Ford CEO Mulally shares Toyota's vision

ByABC News
April 1, 2009, 11:21 AM

— -- In more than two years on the job, Mulally has tried to instill in Ford Toyota-like discipline and global product integration. He is intent on polishing into a jewel the Ford brand that had been allowed to become ho-hum. Like the Japanese company's famously long view, Mulally wants to look decades down the road, not months.

Make no mistake: Ford's emulation of the industry's halo company doesn't mean it's in the same league, yet. Not with the heavy debt load it still is trying to cut, a product portfolio in the U.S. still lacking in highly profitable small cars, and improved reliability still trying to erase missteps of past years in consumers' minds.

"Ford is being Ford.
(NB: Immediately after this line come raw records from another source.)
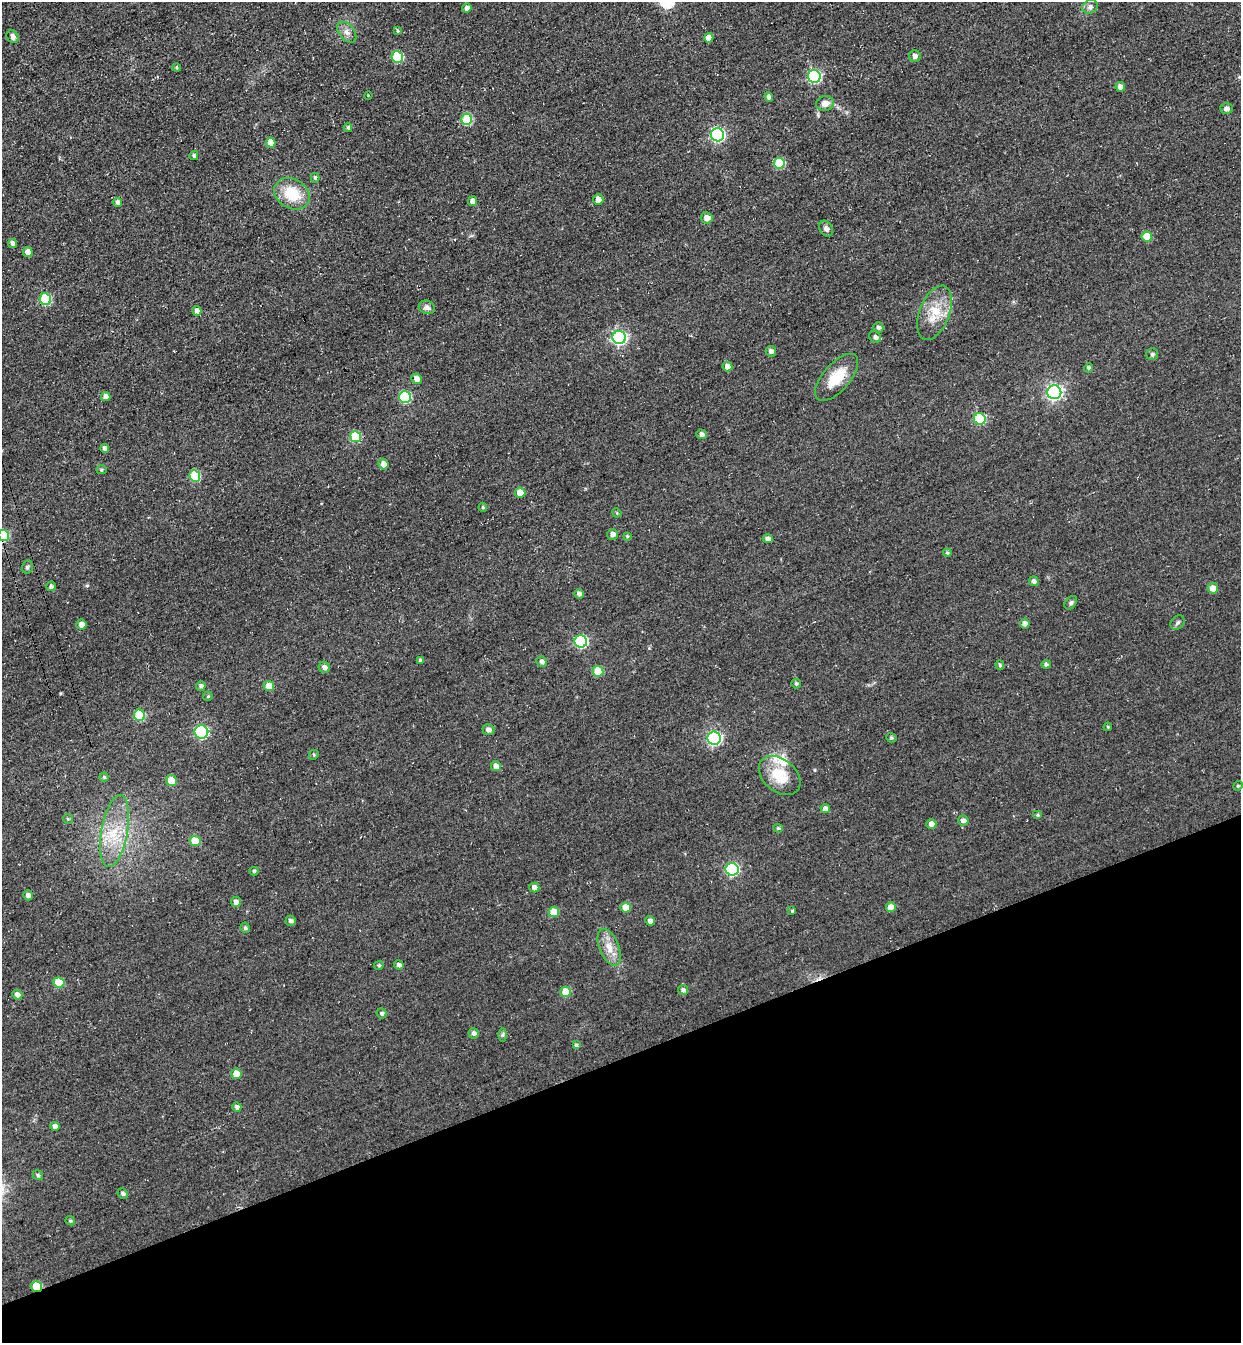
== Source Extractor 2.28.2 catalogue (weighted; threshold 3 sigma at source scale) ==
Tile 14 of 4 x 4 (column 2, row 4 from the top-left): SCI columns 1551-2789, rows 64-1404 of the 5451 x 5491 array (HDU 1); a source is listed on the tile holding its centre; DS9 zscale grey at full resolution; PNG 1243 x 1345 px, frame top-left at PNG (2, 2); each listed source drawn as its Kron ellipse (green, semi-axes under 4 px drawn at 4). Shown black and unused: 21% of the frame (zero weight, under 3 of 4 exposures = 7% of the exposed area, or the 3 px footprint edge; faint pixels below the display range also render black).
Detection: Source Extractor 2.28.2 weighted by HDU 2 'WHT'; one run over the whole footprint, this tile lists its part. Background 0.0477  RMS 0.017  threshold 0.0769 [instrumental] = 3 sigma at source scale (4.5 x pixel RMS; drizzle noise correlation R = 1.50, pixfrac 1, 0.05/0.05 arcsec/px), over >= 5 px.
They aren't in as good of shape as you think," says Jim Hall of 2953 Analytics.

Ford has tried to float above that turmoil, even as March sales figures due out today are likely to show the industry's worst downturn in decades has yet to hit bottom.

Similarities between Ford, Toyota

The interest of Mulally, who used to drive one of Toyota's Lexus luxury cars before he joined Ford, in his Japanese competitor is more than a case of if-you-can't-beat-'em. The two companies have several things in common: Both still are heavily influenced by their founding families, the Fords and the Toyodas. Both innovated production methods that set standards for the industry. Both set new marks for the treatment of industrial workers.

Lately, they've added a few more common attributes to that list:

Finances. For the moment, both are losing money, but surviving. Toyota has socked away a lot of savings. Ford lacks that kind of cushion, but Mulally swears it has enough cash to weather the recession without a dime of government loans.